> **Fragmento dado**
+ + + + + + +

La acción transcurre en un planeta en el que pudieron refugiarse las mujeres - los hombres destruyeron la Tierra y se extinguieron con ella- y explica algo tan sencillo como el itinerario de una madre y una hija en busca de una asesina. Aunque su extravagante y episódico vagabundeo por territorios fantásticos remite al primer Jodorowsky, After Blue destila un desbordante universo propio en el que todo es susceptible de transformarse.


El film de Mandico obtuvo también el premio de la crítica, compartido con otra delirante visión post-apocalíptica, Mad God. Phil Tippett, animador y maestro de los efectos visuales (El retorno del Jedi, Parque jurásico…) ha dedicado más de 30 años de su vida a elaborar una negrísima pesadilla en stop-motion y sin diálogos. Violenta, caótica y barroca, Mad God también opera por acumulación. Ruinas industriales, científicos locos, criaturas mutantes, trabajos mecanizados… Una suma incesante y abrumadora de elementos reconocibles, pero desprovistos de cualquier narrativa.

+ + + + + + +

> **Datos proporcionados**
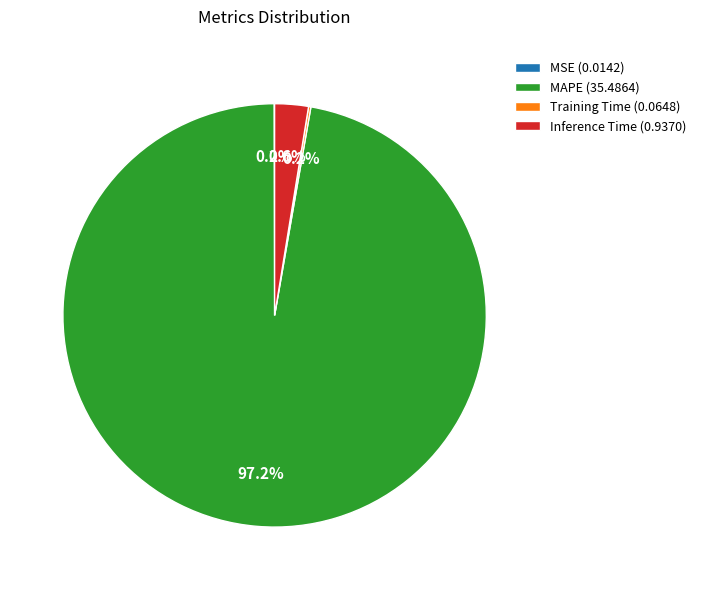

What is the majority slice?

MAPE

+ + + + + + +

> **Consigna breve 1**
Según el fragmento dado, ¿con qué película compartió el film de Mandico el premio de la crítica?
> **Consigna breve 2**
Enumere los elementos de Mad God que el fragmento dado menciona justo antes de «Una suma incesante y abrumadora».
> **Consigna breve 3**
Redacte la continuación del fragmento dado sobre After Blue y Mad God a partir de su última oración.

> **Respuesta redactada 1**
Con Mad God, otra delirante visión post-apocalíptica.

> **Respuesta redactada 2**
- Ruinas industriales
- Científicos locos
- Criaturas mutantes
- Trabajos mecanizados

> **Respuesta redactada 3**
Otro universo saturado y poco halagüeño es el de la disparatada Prisoners of Ghostland, del japonés Sion Sono. Ghostland es un páramo en el que malviven víctimas de la radiación y parias expulsados de una sociedad explotadora, forzados ahora a sostener las manillas de un inmenso reloj. Como en After Blue, la excusa argumental es típica del western itinerante: la búsqueda de una hija desaparecida (una falsa nieta, en este caso). Pero más que a Centauros del desierto (John Ford, 1956), Prisoners of Ghostland recuerda a 1997: Rescate en Nueva York (John Carpenter, 1981), donde también un convicto es liberado para una misión de rescate, llevando en su cuerpo algo que amenaza con matarlo.


En su primera aventura americana, Sono mezcla el folklore occidental con el oriental, pero su exagerada inclinación por lo bizarro no siempre funciona. Que haya reclutado a Nicolas Cage como héroe ya supone toda una declaración de intenciones. A veces todo parece encaminado a dar al actor su momento de gloria caricaturesca.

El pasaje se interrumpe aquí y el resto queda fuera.